Oldroyd R A, Hobbs M, Campbell M, Jenneson V, Marek L, Morris M A, Pontin F, Sturley C, Tomintz M, Wiki J, Birkin M, Kingham S, Wilson M
Leeds Institute for Data Analytics, University of Leeds, Leeds, UK.
School of Geography, University of Leeds, Leeds, UK.
Appl Spat Anal Policy. 2021;14(4):1025-1040. doi: 10.1007/s12061-021-09381-8. Epub 2021 Apr 29.
Globally, geospatial concepts are becoming increasingly important in epidemiological and public health research. Individual level linked population-based data afford researchers with opportunities to undertake complex analyses unrivalled by other sources. However, there are significant challenges associated with using such data for impactful geohealth research. Issues range from extracting, linking and anonymising data, to the translation of findings into policy whilst working to often conflicting agendas of government and academia. Innovative organisational partnerships are therefore central to effective data use. To extend and develop existing collaborations between the institutions, in June 2019, authors from the Leeds Institute for Data Analytics and the Alan Turing Institute, London, visited the Geohealth Laboratory based at the University of Canterbury, New Zealand. This paper provides an overview of insight shared during a two-day workshop considering aspects of linked population-based data for impactful geohealth research. Specifically, we discuss both the collaborative partnership between New Zealand's Ministry of Health (MoH) and the University of Canterbury's GeoHealth Lab and novel infrastructure, and commercial partnerships enabled through the Leeds Institute for Data Analytics and the Alan Turing Institute in the UK. We consider the New Zealand Integrated Data Infrastructure as a case study approach to population-based linked health data and compare similar approaches taken by the UK towards integrated data infrastructures, including the ESRC Big Data Network centres, the UK Biobank, and longitudinal cohorts. We reflect on and compare the geohealth landscapes in New Zealand and the UK to set out recommendations and considerations for this rapidly evolving discipline.

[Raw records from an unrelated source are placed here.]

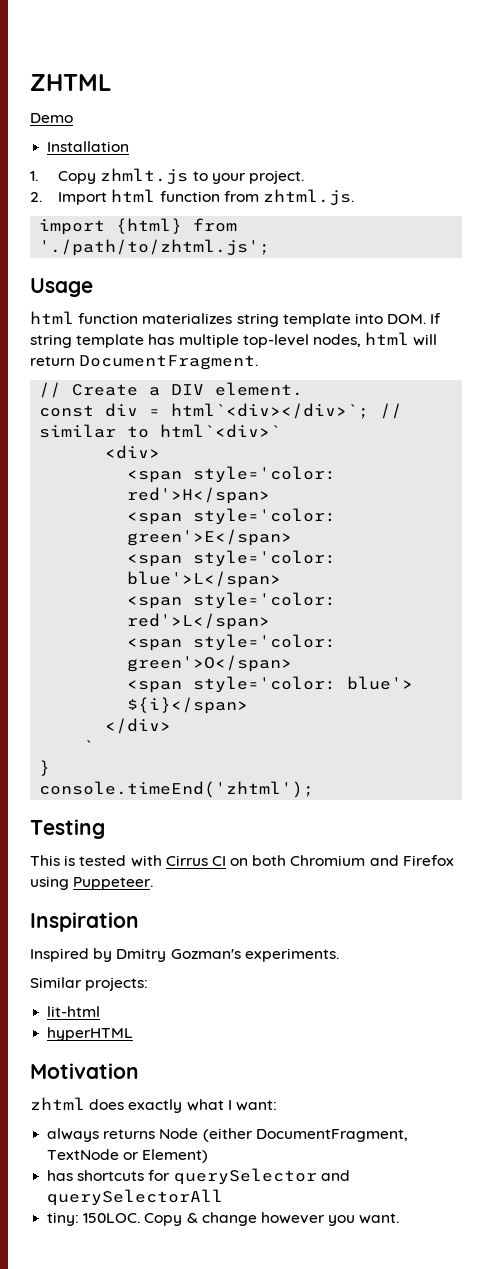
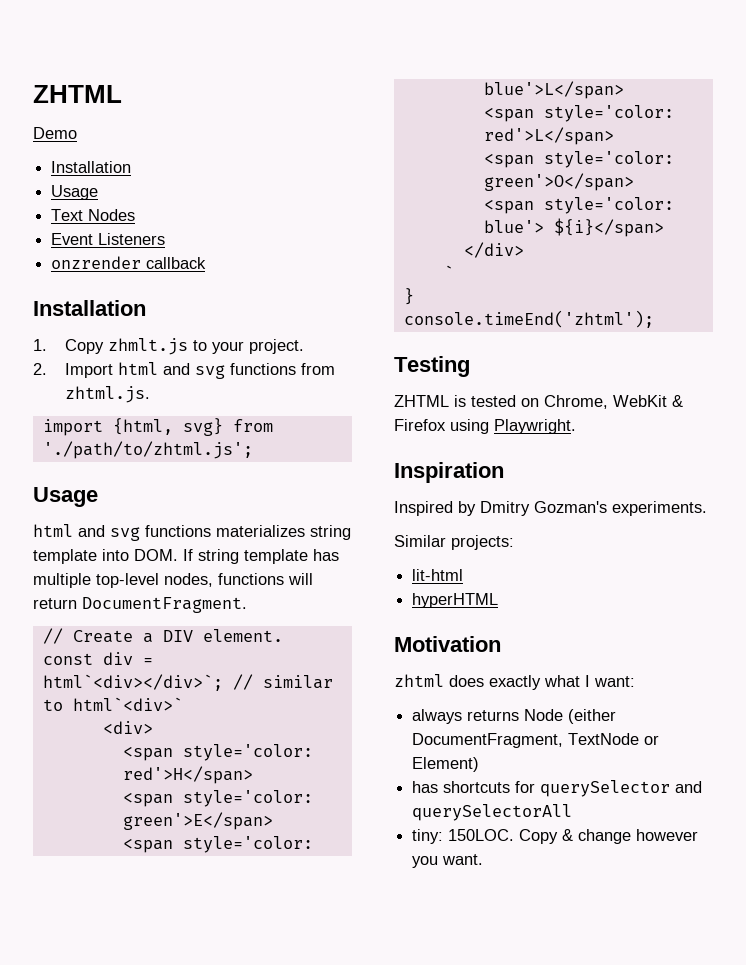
(130, 146) none -> [51,185,99,200] [51,209,136,221] [51,233,166,245] [51,256,207,269] [33,300,146,316] // Usage // Text Nodes // Event Listeners // onzrender callback // Installation
[159,191,220,202] function -> [162,363,296,379] and svg functions
[116,218,183,234] {html} -> [112,418,223,436] {html, svg}
[78,313,139,324] function -> [78,525,211,541] and svg functions
[365,332,410,345] html -> [218,573,284,585] functions
[30,855,60,866] This -> [394,395,449,407] ZHTML
[130,855,399,867] with Cirrus CI on both Chromium and -> [521,395,683,409] on Chrome, WebKit &
[73,877,154,890] Puppeteer. -> [494,419,576,434] Playwright.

在全球范围内,地理空间概念在流行病学和公共卫生研究中变得越来越重要。基于人群的个体层面关联数据为研究人员提供了进行其他来源无法比拟的复杂分析的机会。然而,将此类数据用于有影响力的地球健康研究存在重大挑战。问题涵盖从数据提取、关联和匿名化,到将研究结果转化为政策,同时还要应对政府和学术界常常相互冲突的议程。因此,创新的组织伙伴关系对于有效利用数据至关重要。为了扩展和发展各机构之间现有的合作,2019年6月,来自利兹数据分析研究所和伦敦艾伦·图灵研究所的作者访问了位于新西兰坎特伯雷大学的地球健康实验室。本文概述了在为期两天的研讨会上分享的见解,该研讨会探讨了基于人群的关联数据在有影响力的地球健康研究中的各个方面。具体而言,我们讨论了新西兰卫生部(MoH)与坎特伯雷大学地球健康实验室之间的合作伙伴关系以及新型基础设施,以及通过英国利兹数据分析研究所和艾伦·图灵研究所建立的商业伙伴关系。我们将新西兰综合数据基础设施作为基于人群的关联健康数据的案例研究方法,并比较了英国对综合数据基础设施采取的类似方法,包括经济与社会研究委员会(ESRC)大数据网络中心、英国生物银行和纵向队列研究。我们反思并比较了新西兰和英国的地球健康领域情况,为这一快速发展的学科提出建议和注意事项。